As the action reached this Court, it named as a defendant, “Otis N. LaBree, Sheriff.” He ceased to serve on December 31, 1980, being replaced by the current Sheriff, Timothy B. Richardson. We have changed the caption to reflect this change in identity of the parties as required by M.R.Civ.P. 25(d)(1) which provides:
When a public officer is a party to an action in his official capacity and during its pendency dies, resigns, or otherwise ceases to hold office, the action does not abate and his successor is automatically substituted as a party. Proceedings following the substitution shall be in the name of the substituted party, but any misnomer not affecting the substantial rights of the parties shall be disregarded. An order of substitution may be entered at any time, but the omission to enter such an order shall not affect the substitution.
Appeal from the Superior Court, Penobscot County.
Page 491
Hall, DeSanctis Schultz, Julio DeSanctis, III, Bangor (orally), for plaintiff.
Gary F. Thorne and R. Christopher Almy, Asst. Dist. Attys., Bangor, (orally), for defendant.
Before McKUSICK, C.J., and GODFREY, NICHOLS, GLASSMAN, ROBERTS and CARTER, JJ.
CARTER, Justice.
In July, 1980, petitioner Bouchard was arrested as a fugitive from Tennessee under the Uniform Criminal Extradition Act, 15 M.R.S.A. § 201 et seq. He petitioned the Superior Court for a writ of habeas corpus to test the legality of his arrest. After a hearing, the presiding justice denied the petition. We sustain the petitioner’s appeal from that denial.
At the hearing, the court had before it the Maine Governor’s rendition warrant, documents from the State of Tennessee, and a set of papers including identification materials apparently mailed by the Knoxville, Tennessee Police Department to the Penobscot County District Attorney’s office. These identification materials were not formally placed in evidence.
The Maine Governor’s rendition warrant required the arrest of “Rowland Joseph Bouchard.” At the hearing, the petitioner presented evidence that his name is “Roland Joseph Bouchard, Jr.” Because the two names are not identical, the presiding justice properly placed the burden upon the state of proving by a preponderance of the evidence that the petitioner is the person sought to be extradited by the State of Tennessee. 15 M.R.S.A. § 210-A
(Supp. 1980). In attempting to meet that burden, the state relied upon the identification materials[2] in the court’s file, but did not offer them into evidence. Defense counsel objected to use of that material. The court relied upon these materials in concluding that the petitioner is the Rowland Joseph Bouchard sought for extradition.
Page 492
It was error for the justice below to rely upon the identification materials. We distinguish the case of Torrey v. Williams, Me., 388 A.2d 921 (1978), in which we held that the presiding justice was entitled to rely on papers not formally introduced in evidence. In Torrey, the petitioner’s counsel made specific reference to those papers and relied on the details of their actual text.

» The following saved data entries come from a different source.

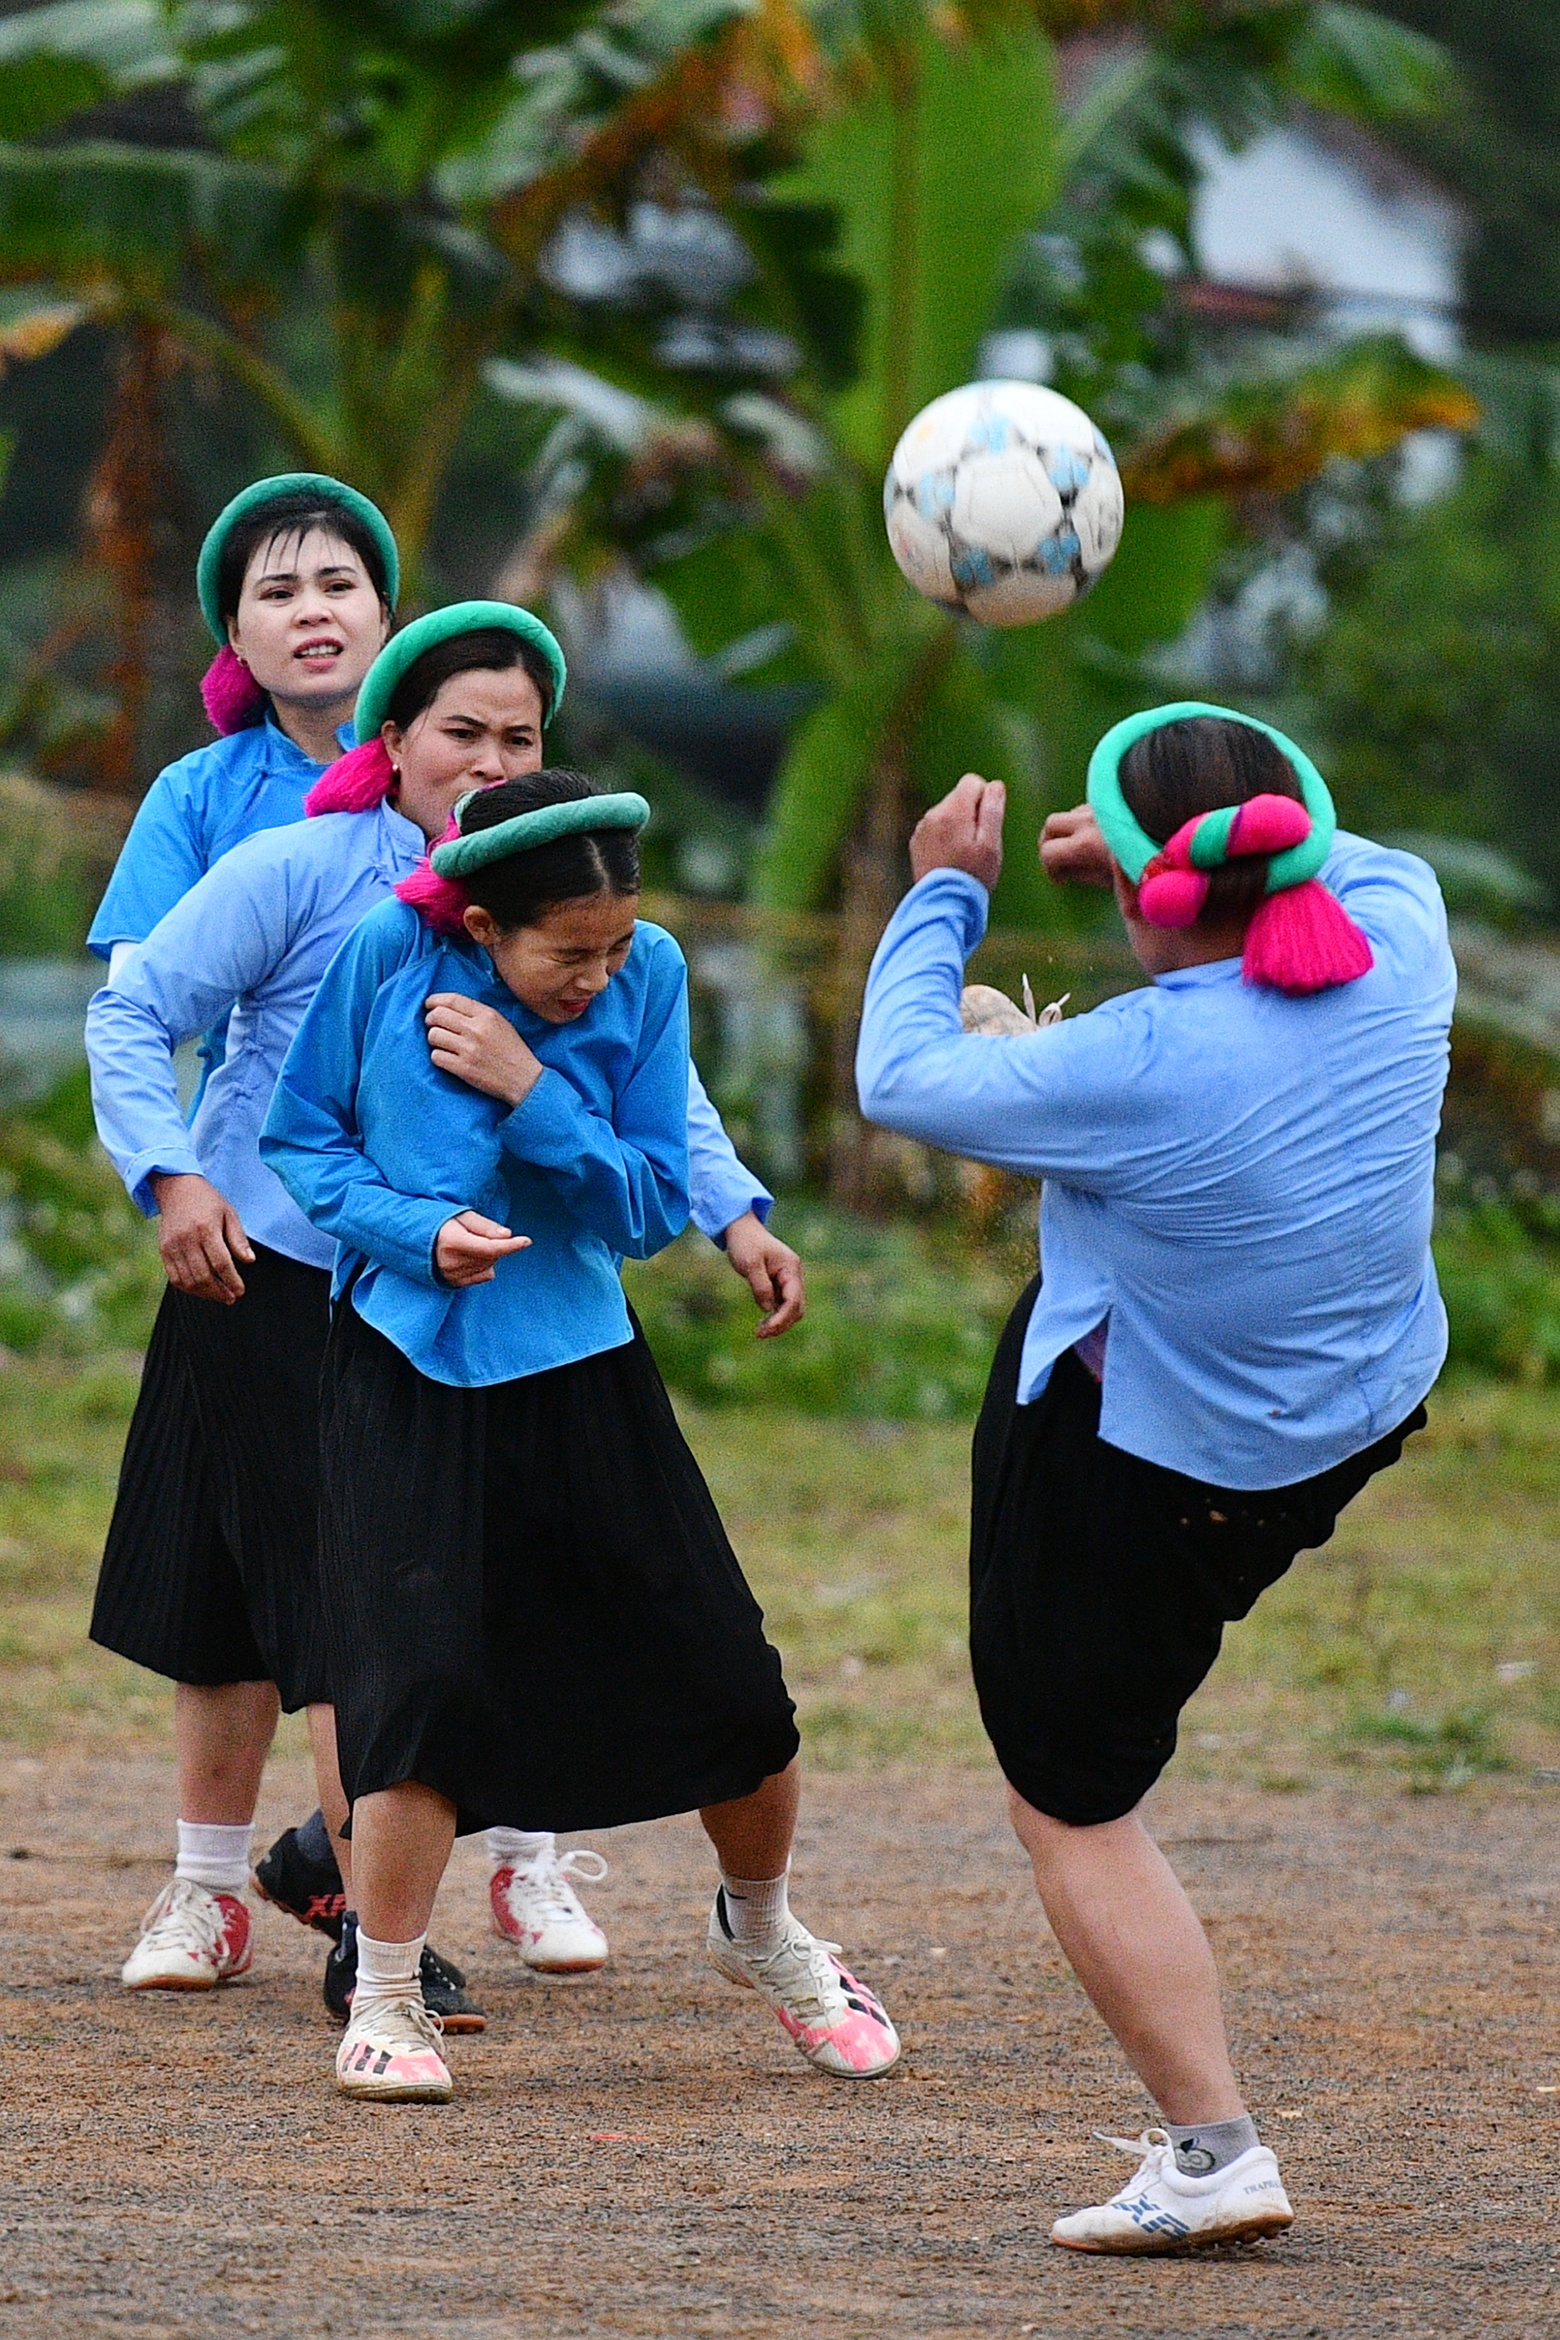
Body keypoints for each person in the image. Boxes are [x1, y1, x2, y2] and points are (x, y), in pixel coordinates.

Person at [88, 598, 796, 2023]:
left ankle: (407, 1875)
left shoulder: (586, 911)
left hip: (505, 1305)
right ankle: (243, 1889)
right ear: (392, 737)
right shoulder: (303, 870)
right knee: (287, 1614)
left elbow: (653, 1099)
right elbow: (150, 1014)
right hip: (277, 1273)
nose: (485, 757)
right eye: (459, 732)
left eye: (517, 736)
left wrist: (732, 1209)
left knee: (448, 1613)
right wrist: (170, 1176)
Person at [856, 703, 1453, 2253]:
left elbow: (902, 1075)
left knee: (1069, 1798)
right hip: (1359, 1415)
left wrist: (944, 891)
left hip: (1163, 1464)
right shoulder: (1407, 940)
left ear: (1141, 893)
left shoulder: (1127, 1063)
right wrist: (1142, 849)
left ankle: (1214, 2150)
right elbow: (1333, 839)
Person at [260, 758, 901, 2103]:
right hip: (404, 1365)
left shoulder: (648, 973)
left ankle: (765, 1932)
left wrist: (529, 1086)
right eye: (569, 952)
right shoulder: (389, 949)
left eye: (614, 946)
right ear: (483, 925)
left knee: (733, 1679)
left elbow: (651, 1204)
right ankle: (384, 1997)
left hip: (580, 1360)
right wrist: (413, 1234)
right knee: (417, 1687)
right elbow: (302, 1141)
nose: (596, 976)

Thus, we stated that “[w]here . . . the arguments of both the petitioner and the State are based on papers not formally introduced in evidence, the presiding justice is entitled to rely on those papers.” Torrey, 388 A.2d at 922. In the instant case, defense counsel strenuously objected to the use of the identification materials, and did not rely upon them in argument.

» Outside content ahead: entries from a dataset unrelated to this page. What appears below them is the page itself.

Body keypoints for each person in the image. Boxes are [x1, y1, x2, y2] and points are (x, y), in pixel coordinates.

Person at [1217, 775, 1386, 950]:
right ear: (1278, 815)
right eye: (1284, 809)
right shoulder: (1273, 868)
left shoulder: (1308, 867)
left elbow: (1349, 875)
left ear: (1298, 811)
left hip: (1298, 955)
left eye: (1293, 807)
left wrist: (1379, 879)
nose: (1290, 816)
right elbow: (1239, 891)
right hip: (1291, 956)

In his findings of fact, the presiding justice found that the identification materials were attached to the application for the Maine Governor’s rendition warrant. We find no credible evidence to support that finding. The identification materials are not presently physically attached to the rendition warrant; however, it is obvious, upon inspection of the record, that the papers supporting the rendition warrant have been detached and reassembled.[3] Of more significance is the letter from Lt. Collins, which states that the other identification materials were enclosed with it. That letter was received by the Penobscot County District Attorney’s office on April 18, 1980; the Tennessee Governor’s demand for extradition is addressed to the Governor of Maine, and dated June 24, 1980. It is unlikely, to say the least, that the papers received by the District Attorney’s office were returned to Tennessee, and then re-submitted to the Governor of Maine in June as accompanying documents supporting the extradition demand.[4] No evidence appears in the record to support the finding that the identification materials were attached to the rendition warrant; we hold that the finding was clearly erroneous.

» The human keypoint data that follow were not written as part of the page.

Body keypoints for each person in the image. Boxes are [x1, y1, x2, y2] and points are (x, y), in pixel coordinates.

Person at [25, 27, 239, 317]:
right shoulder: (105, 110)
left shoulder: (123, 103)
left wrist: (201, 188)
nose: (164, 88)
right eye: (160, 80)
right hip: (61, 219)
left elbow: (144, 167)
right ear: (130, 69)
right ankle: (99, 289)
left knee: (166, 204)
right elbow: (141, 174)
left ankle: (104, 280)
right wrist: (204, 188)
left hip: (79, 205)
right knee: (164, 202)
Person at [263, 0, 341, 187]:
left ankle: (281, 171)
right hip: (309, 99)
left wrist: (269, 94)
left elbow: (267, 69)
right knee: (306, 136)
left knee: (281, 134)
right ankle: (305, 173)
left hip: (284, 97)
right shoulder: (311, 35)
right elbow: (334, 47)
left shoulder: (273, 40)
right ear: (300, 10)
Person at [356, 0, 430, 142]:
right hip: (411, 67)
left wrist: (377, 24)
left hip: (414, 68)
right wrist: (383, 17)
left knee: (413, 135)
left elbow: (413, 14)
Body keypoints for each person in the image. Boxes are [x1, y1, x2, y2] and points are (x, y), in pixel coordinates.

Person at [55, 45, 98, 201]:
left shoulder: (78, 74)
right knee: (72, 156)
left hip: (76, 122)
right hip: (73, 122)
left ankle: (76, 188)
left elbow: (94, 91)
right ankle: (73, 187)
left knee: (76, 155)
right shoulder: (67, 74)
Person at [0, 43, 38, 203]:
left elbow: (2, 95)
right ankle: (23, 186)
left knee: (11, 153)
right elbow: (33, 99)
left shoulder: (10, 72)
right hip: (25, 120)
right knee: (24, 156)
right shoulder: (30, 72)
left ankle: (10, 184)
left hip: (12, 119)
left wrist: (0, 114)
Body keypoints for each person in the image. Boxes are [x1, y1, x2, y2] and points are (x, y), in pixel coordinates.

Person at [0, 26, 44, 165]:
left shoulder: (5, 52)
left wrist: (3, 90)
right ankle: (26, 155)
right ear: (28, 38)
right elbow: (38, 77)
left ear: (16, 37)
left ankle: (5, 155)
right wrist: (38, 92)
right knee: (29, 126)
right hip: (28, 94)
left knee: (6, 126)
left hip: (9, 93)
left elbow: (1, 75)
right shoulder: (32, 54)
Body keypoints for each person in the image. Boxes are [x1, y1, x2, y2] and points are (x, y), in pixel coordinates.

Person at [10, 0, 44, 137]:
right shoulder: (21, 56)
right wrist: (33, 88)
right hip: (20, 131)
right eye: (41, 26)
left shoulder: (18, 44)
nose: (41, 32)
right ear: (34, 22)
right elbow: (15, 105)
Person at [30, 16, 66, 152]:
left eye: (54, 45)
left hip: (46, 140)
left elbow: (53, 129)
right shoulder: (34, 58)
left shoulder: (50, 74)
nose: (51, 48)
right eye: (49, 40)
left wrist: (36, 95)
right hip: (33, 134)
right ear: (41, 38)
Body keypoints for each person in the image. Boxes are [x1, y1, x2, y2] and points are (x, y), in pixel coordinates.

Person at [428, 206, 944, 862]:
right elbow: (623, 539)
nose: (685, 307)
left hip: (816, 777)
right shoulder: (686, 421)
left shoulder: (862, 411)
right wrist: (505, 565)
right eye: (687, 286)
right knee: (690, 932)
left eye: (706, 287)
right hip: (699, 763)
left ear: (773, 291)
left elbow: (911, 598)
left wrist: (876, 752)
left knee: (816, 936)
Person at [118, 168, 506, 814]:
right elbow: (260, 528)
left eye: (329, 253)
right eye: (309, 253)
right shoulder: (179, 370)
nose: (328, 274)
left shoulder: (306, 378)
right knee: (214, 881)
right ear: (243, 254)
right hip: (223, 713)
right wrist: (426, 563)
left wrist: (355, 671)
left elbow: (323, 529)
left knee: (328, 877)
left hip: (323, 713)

Since the presiding justice improperly relied upon the identification materials in question, and since the state produced no other evidence to meet its burden of showing that the petitioner is the person sought to be extradited by the State of Tennessee, we must sustain the petitioner’s appeal.
The entry is:
Appeal sustained.
Remanded to Superior Court with instructions to issue a writ of habeas corpus.